Copy the lines below word for word, skipping any image.

Collected data:
----
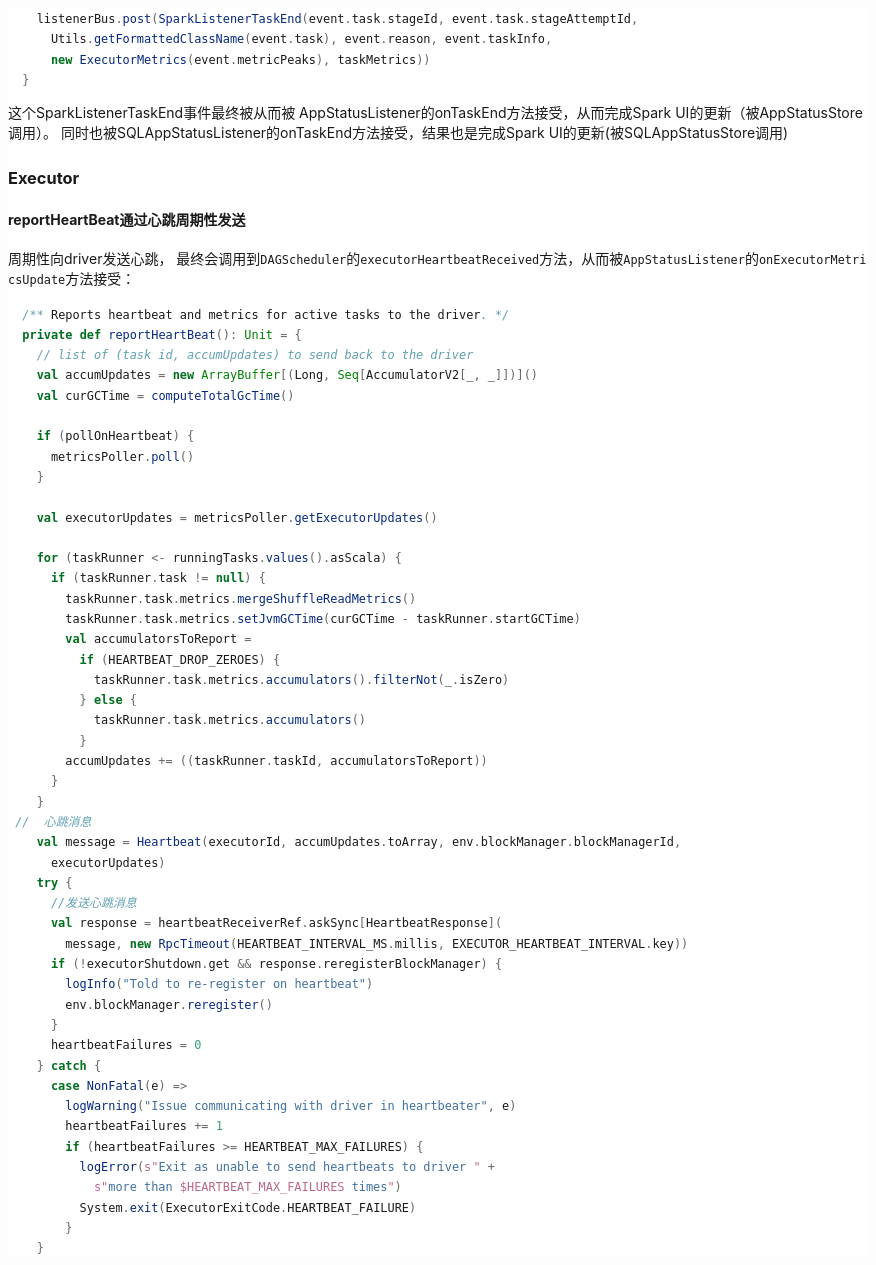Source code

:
 ```scala
    listenerBus.post(SparkListenerTaskEnd(event.task.stageId, event.task.stageAttemptId,
      Utils.getFormattedClassName(event.task), event.reason, event.taskInfo,
      new ExecutorMetrics(event.metricPeaks), taskMetrics))
  }
```

这个SparkListenerTaskEnd事件最终被从而被 AppStatusListener的onTaskEnd方法接受，从而完成Spark UI的更新（被AppStatusStore调用）。
同时也被SQLAppStatusListener的onTaskEnd方法接受，结果也是完成Spark UI的更新(被SQLAppStatusStore调用)

### Executor

#### reportHeartBeat通过心跳周期性发送

周期性向driver发送心跳， 最终会调用到`DAGScheduler`的`executorHeartbeatReceived`方法，从而被`AppStatusListener`的`onExecutorMetricsUpdate`方法接受：

```scala
  /** Reports heartbeat and metrics for active tasks to the driver. */
  private def reportHeartBeat(): Unit = {
    // list of (task id, accumUpdates) to send back to the driver
    val accumUpdates = new ArrayBuffer[(Long, Seq[AccumulatorV2[_, _]])]()
    val curGCTime = computeTotalGcTime()

    if (pollOnHeartbeat) {
      metricsPoller.poll()
    }

    val executorUpdates = metricsPoller.getExecutorUpdates()

    for (taskRunner <- runningTasks.values().asScala) {
      if (taskRunner.task != null) {
        taskRunner.task.metrics.mergeShuffleReadMetrics()
        taskRunner.task.metrics.setJvmGCTime(curGCTime - taskRunner.startGCTime)
        val accumulatorsToReport =
          if (HEARTBEAT_DROP_ZEROES) {
            taskRunner.task.metrics.accumulators().filterNot(_.isZero)
          } else {
            taskRunner.task.metrics.accumulators()
          }
        accumUpdates += ((taskRunner.taskId, accumulatorsToReport))
      }
    }
 //  心跳消息
    val message = Heartbeat(executorId, accumUpdates.toArray, env.blockManager.blockManagerId,
      executorUpdates)
    try {
      //发送心跳消息
      val response = heartbeatReceiverRef.askSync[HeartbeatResponse](
        message, new RpcTimeout(HEARTBEAT_INTERVAL_MS.millis, EXECUTOR_HEARTBEAT_INTERVAL.key))
      if (!executorShutdown.get && response.reregisterBlockManager) {
        logInfo("Told to re-register on heartbeat")
        env.blockManager.reregister()
      }
      heartbeatFailures = 0
    } catch {
      case NonFatal(e) =>
        logWarning("Issue communicating with driver in heartbeater", e)
        heartbeatFailures += 1
        if (heartbeatFailures >= HEARTBEAT_MAX_FAILURES) {
          logError(s"Exit as unable to send heartbeats to driver " +
            s"more than $HEARTBEAT_MAX_FAILURES times")
          System.exit(ExecutorExitCode.HEARTBEAT_FAILURE)
        }
    }
```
----
* [Answer to this exercise]:
Source code

:
 ```scala
    listenerBus.post(SparkListenerTaskEnd(event.task.stageId, event.task.stageAttemptId,
      Utils.getFormattedClassName(event.task), event.reason, event.taskInfo,
      new ExecutorMetrics(event.metricPeaks), taskMetrics))
  }
```

这个SparkListenerTaskEnd事件最终被从而被 AppStatusListener的onTaskEnd方法接受，从而完成Spark UI的更新（被AppStatusStore调用）。
同时也被SQLAppStatusListener的onTaskEnd方法接受，结果也是完成Spark UI的更新(被SQLAppStatusStore调用)

### Executor

#### reportHeartBeat通过心跳周期性发送

周期性向driver发送心跳， 最终会调用到`DAGScheduler`的`executorHeartbeatReceived`方法，从而被`AppStatusListener`的`onExecutorMetricsUpdate`方法接受：

```scala
  /** Reports heartbeat and metrics for active tasks to the driver. */
  private def reportHeartBeat(): Unit = {
    // list of (task id, accumUpdates) to send back to the driver
    val accumUpdates = new ArrayBuffer[(Long, Seq[AccumulatorV2[_, _]])]()
    val curGCTime = computeTotalGcTime()

    if (pollOnHeartbeat) {
      metricsPoller.poll()
    }

    val executorUpdates = metricsPoller.getExecutorUpdates()

    for (taskRunner <- runningTasks.values().asScala) {
      if (taskRunner.task != null) {
        taskRunner.task.metrics.mergeShuffleReadMetrics()
        taskRunner.task.metrics.setJvmGCTime(curGCTime - taskRunner.startGCTime)
        val accumulatorsToReport =
          if (HEARTBEAT_DROP_ZEROES) {
            taskRunner.task.metrics.accumulators().filterNot(_.isZero)
          } else {
            taskRunner.task.metrics.accumulators()
          }
        accumUpdates += ((taskRunner.taskId, accumulatorsToReport))
      }
    }
 //  心跳消息
    val message = Heartbeat(executorId, accumUpdates.toArray, env.blockManager.blockManagerId,
      executorUpdates)
    try {
      //发送心跳消息
      val response = heartbeatReceiverRef.askSync[HeartbeatResponse](
        message, new RpcTimeout(HEARTBEAT_INTERVAL_MS.millis, EXECUTOR_HEARTBEAT_INTERVAL.key))
      if (!executorShutdown.get && response.reregisterBlockManager) {
        logInfo("Told to re-register on heartbeat")
        env.blockManager.reregister()
      }
      heartbeatFailures = 0
    } catch {
      case NonFatal(e) =>
        logWarning("Issue communicating with driver in heartbeater", e)
        heartbeatFailures += 1
        if (heartbeatFailures >= HEARTBEAT_MAX_FAILURES) {
          logError(s"Exit as unable to send heartbeats to driver " +
            s"more than $HEARTBEAT_MAX_FAILURES times")
          System.exit(ExecutorExitCode.HEARTBEAT_FAILURE)
        }
    }
```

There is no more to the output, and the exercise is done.